Story of Cricket

Cricket in India

Cricket, Race and Religion

In the colonial India, cricket was organized on the principle of race and religion. The first recorded instance of cricket being played in India is from 1721 when it was played by English sailors in Cambay.

Calcutta Cricket Club was the first Indian club which was established in 1792. Through the eighteenth century, cricket in India was exclusively played by British officials in all-white clubs and gymkhanas.

The Parsis were the first Indian community to ape the western lifestyle and they were the first to establish an Indian cricket club. They founded the Oriental Cricket Club in Bombay in 1848. Parsi businessmen like the Tatas and the Wadias used to sponsor the Parsi clubs. The Parsis made their own gymkhana and finally defeated the Bombay Gymkhana in a match in 1889.


Following in the footsteps of the Parsi Gymkhana, the Hindus and the Muslims also made their own gymkhanas in the 1890s. The British also considered India as a group of different nations; like the Hindu nation and the Islamic nation. In order to maintain this difference on communal lines, they easily gave permission for land for these gymkhanas.

Quadrangular Tournament:

After the formation of cricket clubs on communal lines; the Quadrangular tournament was being organized. It was played by four teams, viz. the Europeans, the Parsis, the Hindus and the Muslims and hence was given then name Quadrangular. Later, addition of a fifth team changed its name to Pentagular. The fifth team was composed of people from other communities; like the Christians. Vijay Hazare; who was a Christian played for the Rest.

Origin of Ranji Trophy:

By the late 1930s and early 1940s, journalists, cricketers and political leaders began to criticize the racial and communal foundations of the Pentagular tournament. Even Mahatma Gandhi was critical of such a division on communal lines. To counter this division, a rival tournament called National Cricket Championship was started. This Championship had teams made along regional divisions. This Championship is now known as the Ranji Trophy.

During the colonial period, cricketing contests were being organized between different colonies of the British Empire. India played the first Test match in 1932.


De-colonisation and Sport

The ICC was called the Imperial Cricket Council even many years after the end of the colonial period. It was renamed as the International Cricket Conference in 1965. It was still dominated by England and Australia and they retained the veto power over its proceedings. This situation was maintained till 1989 when other cricket playing teams asked for equal membership. The name was changed to International Cricket Council in 1989. During the 1950s and 1960s, the white commonwealth countries; like England, Australia and New Zealand continued to play Test cricket with South Africa; in spite of apartheid policy being followed in that country. Other Test playing nations at that time, India, Pakistan and West Indies boycotted South Africa during this period. The non-white cricket playing nations could finally force the English cricket authorities to cancel a South African tour in 1970.

Innovations in Cricket:

Cricket was radically transformed in the 1970s. The first one-day international was played between England and Australia in Melbourne in 1971. The shorter version of the game became immensely popular and the first World Cup was organized in 1975.

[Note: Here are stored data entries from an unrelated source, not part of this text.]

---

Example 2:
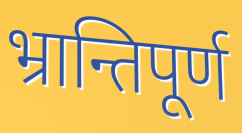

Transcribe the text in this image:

भ्रान्तिपूर्ण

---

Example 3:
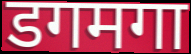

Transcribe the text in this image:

डगमगा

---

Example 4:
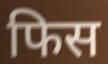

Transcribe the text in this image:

फिस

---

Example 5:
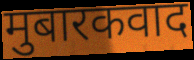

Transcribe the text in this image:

मुबारकवाद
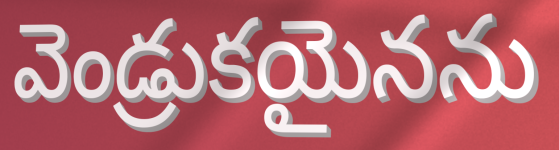
వెండ్రుకయైనను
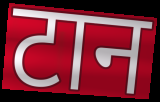
टान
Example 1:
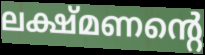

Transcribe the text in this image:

ലക്ഷ്മണന്റെ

Centenary of Test matches was celebrated in 1977. This was also the year in which Kerry Packer (an Australian businessman), signed up fifty one of the world’s leading cricketers against the wishes of the national cricket boards. He saw a huge opportunity in televised cricket. He staged the World Series Cricket for about two years. Test matches and one-day internationals were played in this series. Many critics scoffed at it as ‘Packer’s Circus’.

But the innovations brought by him made cricket more attractive to the television audience and changed the game forever. Coloured dress, protective helmets, field restrictions, day & night matches, etc. became part of cricket.

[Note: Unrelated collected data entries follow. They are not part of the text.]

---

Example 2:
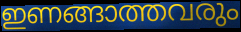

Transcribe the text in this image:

ഇണങ്ങാത്തവരും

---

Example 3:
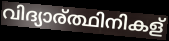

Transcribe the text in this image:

വിദ്യാര്ത്ഥിനികള്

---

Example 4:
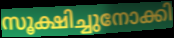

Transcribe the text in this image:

സൂക്ഷിച്ചുനോക്കി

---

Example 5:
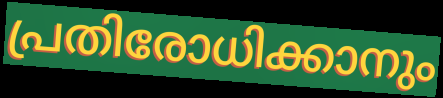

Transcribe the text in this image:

പ്രതിരോധിക്കാനും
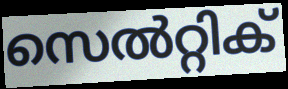
സെൽറ്റിക്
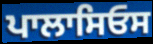
ਪਾਲਾਸਿਓਸ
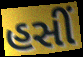
હસીં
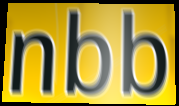
nbb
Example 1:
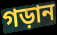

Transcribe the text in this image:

গড়ান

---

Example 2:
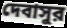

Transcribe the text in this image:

দেবাসুর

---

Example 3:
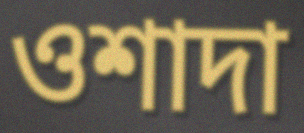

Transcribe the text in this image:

ওশাদা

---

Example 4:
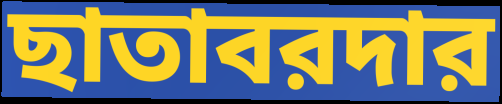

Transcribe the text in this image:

ছাতাবরদার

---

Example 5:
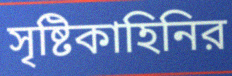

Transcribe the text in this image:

সৃষ্টিকাহিনির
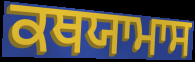
ਕਥਯਾਮਾਸ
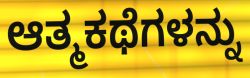
ಆತ್ಮಕಥೆಗಳನ್ನು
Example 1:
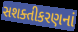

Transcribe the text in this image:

સશક્તીકરણનાં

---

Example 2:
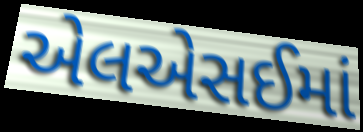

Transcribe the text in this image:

એલએસઈમાં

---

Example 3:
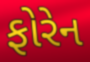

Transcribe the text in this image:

ફોરેન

Cricket became a marketable game which could generate huge revenues. Cricket boards became richer by selling television rights to television companies. The TV channels made money by selling advertising slots. For companies, cricket provided opportunity to advertise their products and services to a large and captive audience.

Cricketers became celebrities because of continuous television coverage. Apart from getting better pay from their cricket boards, the cricketers also began to earn huge sums of money by appearing in commercials.

Television coverage resulted in expansion of audience base for the game. People from small towns and villages could see and experience the joy of cricket. Many children from the small towns could dream of becoming cricketers, by emulating their idols.

Growing influence of India:

India, by virtue of its huge population, turned into the largest market for cricket. India became the major contributor to the finances of the ICC. This resulted in India’s growing influence in the world cricket body. This shift in power equations can also be gauged from the symbolic fact that the HQ of the ICC was shifted from London to Dubai in August 2005.

The shifting of power centre in cricket is also manifested in some of the new rules which were made to suit the playing conditions in the Indian subcontinent. For example; the ‘doosra’ and ‘reverse swing’ were made legal. These are finer nuances of bowling, discovered and suitable for the sub-continental pitches. It was accepted by all that the cricket laws could no longer be framed only for British or Australian conditions.